### ВАША ЗАДАЧА
Перескажите короче абзац из фрагмента текста, начинающийся словами «Летом 1956 года произошло событие». Сохраните его основные факты.

### ФРАГМЕНТ ТЕКСТА

====

Летом 1956 года произошло событие, которое могло кончиться для меня трагически. Некому было бы писать эти воспоминания. Одного из офицеров батареи переводили к новому месту службы. Когда все необходимые формальности были совершены, оставалось только отвезти в Ленинград на один из вокзалов этого офицера и жену с дочкой примерно моего возраста. Естественно, что нужно было на своем военном транспорте довезти до кольца трамвая, а там уже попрощаться. Какого-то приспособленного для перевозки людей транспорта на батарее не было. Решили их отвезти на балластном тягаче. Думаю, что немногим знаком сам этот термин, поэтому несколько слов о нем. Ниже я расскажу о том, как отец устроил для меня экскурсию на РУС. Это был большой и тяжелый автомобильный прицеп. Ни один грузовой автомобиль из числа тех, которые серийно выпускались в те годы в СССР, такой прицеп тащить не мог. Нужен был специальный автомобиль. Такие вопросы в те годы решались очень просто. Министерство Обороны заявило, что им надо 50 штук таких тягачей, последовало Постановление ЦК КПСС и СМ СССР, указующим перстом Ярославскому автомобильному заводу разработать и выпустить то, что требует Минобороны. Так получился тот самый ЯАЗ-210, на котором нам надо было провожать сослуживца отца. Этот автомобиль был настоящим мастодонтом на фоне рядовых грузовиков, по размерам его можно сравнить только с автомобилями КрАЗ, появившимися позднее. Но даже эта гигантомания его не спасала, чтобы тащить РУС, в кузове дополнительно монтировалась бетонная плита весом 4 тонны. Мы поехали в таком составе: в кабине за рулем офицер — виновник торжества, далее автор этих строк, дочь и жена этого офицера. В кузове офицер, который должен был пилотировать этот агрегат на обратном пути и мои родители, ну и несколько чемоданов — все пожитки офицерской семьи. Перед отъездом, по русскому обычаю, посидели за столом, высказали свои пожелания убывающему товарищу и выпили, совсем немного — чисто символически.

====

### СТРОКИ ДАННЫХ
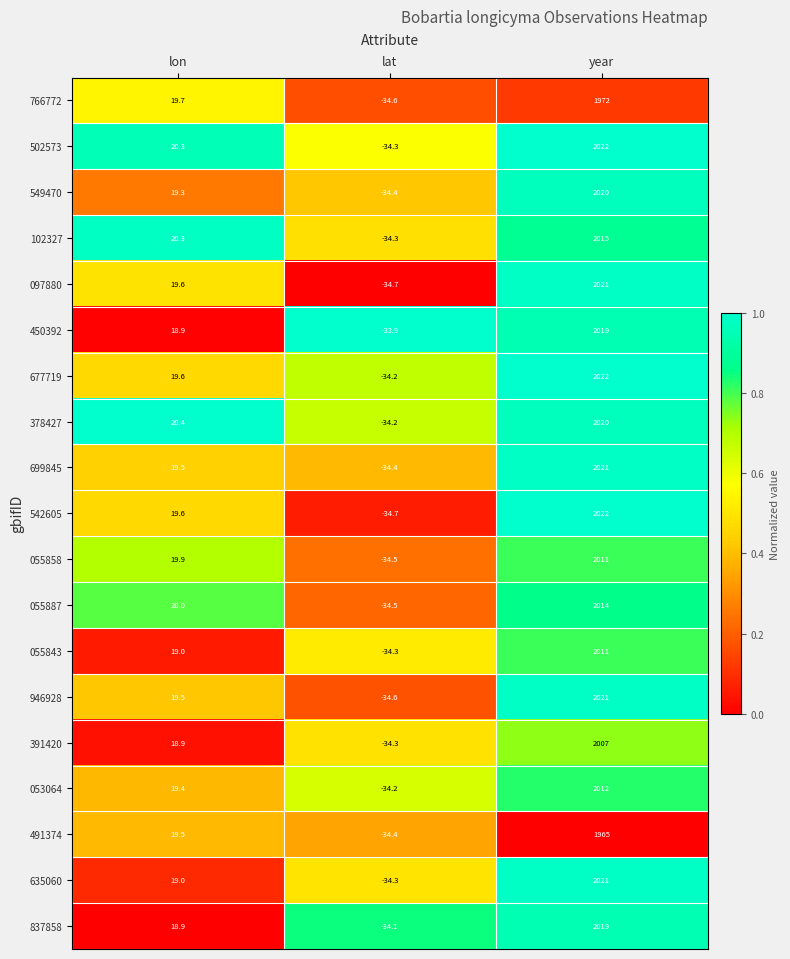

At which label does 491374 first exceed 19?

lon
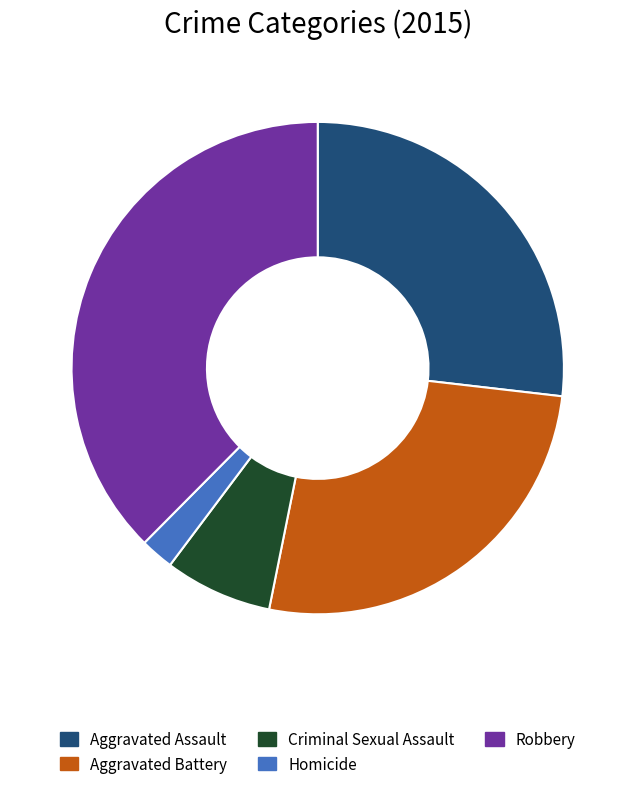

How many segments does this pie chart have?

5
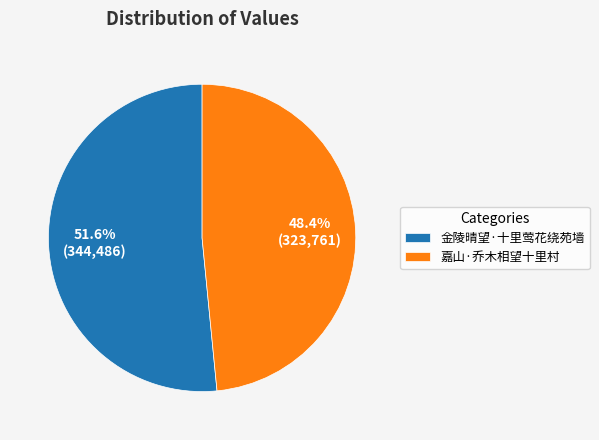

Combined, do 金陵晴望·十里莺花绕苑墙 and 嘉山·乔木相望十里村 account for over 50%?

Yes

====

### ПОЛЕ ОТВЕТА
Летом 1956 года случилось событие, которое могло закончиться для автора трагически. Одного из офицеров батареи переводили на новое место службы. Его вместе с женой и дочерью нужно было отправить в Ленинград на вокзал. На военном транспорте их собирались довезти до кольца трамвая и там попрощаться. Транспорта для перевозки людей на батарее не было, поэтому выбрали балластный тягач ЯАЗ-210.

Эту машину Ярославский автомобильный завод выпустил по постановлению ЦК КПСС и СМ СССР. Министерству обороны требовалось 50 тягачей для тяжелого прицепа РУС, который не мог тянуть ни один серийный грузовик того времени. По размерам тягач сравним лишь с появившимися позднее КрАЗами. Чтобы он мог тащить РУС, в его кузове дополнительно монтировали бетонную плиту весом 4 тонны.

В кабине разместились уезжающий офицер за рулем, автор, а также дочь и жена офицера. В кузове ехали офицер, которому предстояло вести машину обратно, родители автора и чемоданы с пожитками семьи. Перед отъездом, по русскому обычаю, посидели за столом, высказали пожелания товарищу и символически выпили.